## Task
Looking at the records below, say how many lines include "device", and add nothing else.

------------------------------------------------------------

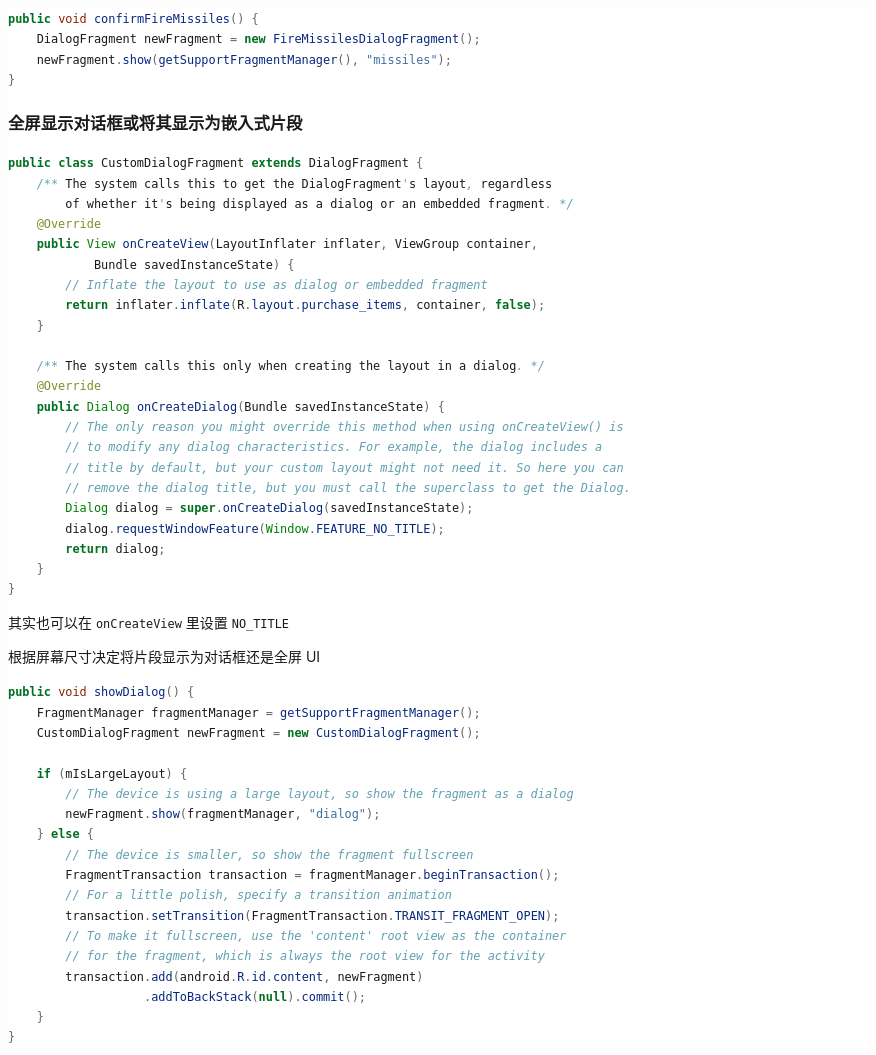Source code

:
 ```java
public void confirmFireMissiles() {
    DialogFragment newFragment = new FireMissilesDialogFragment();
    newFragment.show(getSupportFragmentManager(), "missiles");
}
```

### 全屏显示对话框或将其显示为嵌入式片段

```java
public class CustomDialogFragment extends DialogFragment {
    /** The system calls this to get the DialogFragment's layout, regardless
        of whether it's being displayed as a dialog or an embedded fragment. */
    @Override
    public View onCreateView(LayoutInflater inflater, ViewGroup container,
            Bundle savedInstanceState) {
        // Inflate the layout to use as dialog or embedded fragment
        return inflater.inflate(R.layout.purchase_items, container, false);
    }

    /** The system calls this only when creating the layout in a dialog. */
    @Override
    public Dialog onCreateDialog(Bundle savedInstanceState) {
        // The only reason you might override this method when using onCreateView() is
        // to modify any dialog characteristics. For example, the dialog includes a
        // title by default, but your custom layout might not need it. So here you can
        // remove the dialog title, but you must call the superclass to get the Dialog.
        Dialog dialog = super.onCreateDialog(savedInstanceState);
        dialog.requestWindowFeature(Window.FEATURE_NO_TITLE);
        return dialog;
    }
}
```

其实也可以在 `onCreateView` 里设置 `NO_TITLE`

根据屏幕尺寸决定将片段显示为对话框还是全屏 UI

```java
public void showDialog() {
    FragmentManager fragmentManager = getSupportFragmentManager();
    CustomDialogFragment newFragment = new CustomDialogFragment();

    if (mIsLargeLayout) {
        // The device is using a large layout, so show the fragment as a dialog
        newFragment.show(fragmentManager, "dialog");
    } else {
        // The device is smaller, so show the fragment fullscreen
        FragmentTransaction transaction = fragmentManager.beginTransaction();
        // For a little polish, specify a transition animation
        transaction.setTransition(FragmentTransaction.TRANSIT_FRAGMENT_OPEN);
        // To make it fullscreen, use the 'content' root view as the container
        // for the fragment, which is always the root view for the activity
        transaction.add(android.R.id.content, newFragment)
                   .addToBackStack(null).commit();
    }
}
```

------------------------------------------------------------

## Response for this exercise
2